Saturday was a great day – The tent was painted and sprayed and looks marvellous, in a sort of neon-grunge sort-of-way… Me and Bobby Convey spray-painted Outside it’s raining… Inside it’s wet on the back of the tent as it seemed both hilarious and appropriate. Hee.
I managed to get a particularly interesting pattern gently burnt onto my back where my skin was left exposed to the not-supposed-to-be-there sun; the best part of it is where you can see the outline of my fingers as they struggled to push the sunscreen across my back. FAIL.
Today was spent hiding out from the world and aside from a must-go-i’m-out-of-milk trip to the corner shop – or should I say Tesco – i’ve done pretty much bugger all. Meant to tidy my room, meant to do some Pilates but no. I didn’t add anything to the MW#1 emails in progress that are sitting in the Drafts folder but I thought about things a lot.
Thinking about things inevitably leads to upset and so on-and-off throughout the day I shed tears, from the watering eyes variety to full on sobs. I never felt as bad as this when things actually ended, or should I say the coffee that never happened.
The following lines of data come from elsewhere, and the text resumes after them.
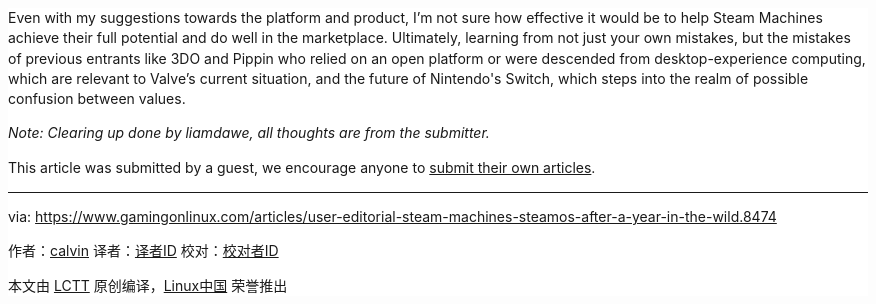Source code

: Even with my suggestions towards the platform and product, I’m not sure how effective it would be to help Steam Machines achieve their full potential and do well in the marketplace. Ultimately, learning from not just your own mistakes, but the mistakes of previous entrants like 3DO and Pippin who relied on an open platform or were descended from desktop-experience computing, which are relevant to Valve’s current situation, and the future of Nintendo's Switch, which steps into the realm of possible confusion between values.

_Note: Clearing up done by liamdawe, all thoughts are from the submitter._ 

This article was submitted by a guest, we encourage anyone to [submit their own articles][1].

--------------------------------------------------------------------------------

via: https://www.gamingonlinux.com/articles/user-editorial-steam-machines-steamos-after-a-year-in-the-wild.8474

作者：[calvin][a]
译者：[译者ID](https://github.com/译者ID)
校对：[校对者ID](https://github.com/校对者ID)

本文由 [LCTT](https://github.com/LCTT/TranslateProject) 原创编译，[Linux中国](https://linux.cn/) 荣誉推出

[a]:https://www.gamingonlinux.com/profiles/5163
[1]:https://www.gamingonlinux.com/submit-article/
[2]:https://www.gamingonlinux.com/articles/steam-machines-steam-link-steam-controller-officially-released-steamos-sale.6201
[3]:https://www.gamingonlinux.com/articles/valve-announces-steam-machines-you-can-win-one-too.2469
It’s as if all the emotions associated with the loss of someone are only just hitting now, and suffice to say i’m not feeling particularly good.
I thought I felt so bad because it was the whole “i’m just tired” bollocks that usually makes me weepy but an afternoon nap did nothing to stem the escape of liquid. I got teary-eyed throughout Star Trek rather than just at the beginning when George Kirk is killed and his wife is left alone with the just-birthed James. Not good.
As I re-read things and think over stuff it is more and more obvious what a complete bastard MW#1 was; of course, me caring so much for such an utter prick makes me feel like the bigger fool for doing so. Ich bin LOSER. Also, fact and sense don’t apply in love and so although he treated me abominably – hello Jane Austin – I still feel so very sad, and still wish I could curl up with him when I crawl into my bed this evening. Even though I know it’s wrong, can’t happen and is utterly stupid. Oh Patrick, you really are the best.
Anyway, tomorrow is MR T’s MOT, and so at least tonight I will be able to curl up with Patrick and worry about my car in addition to my usual worries. FFS.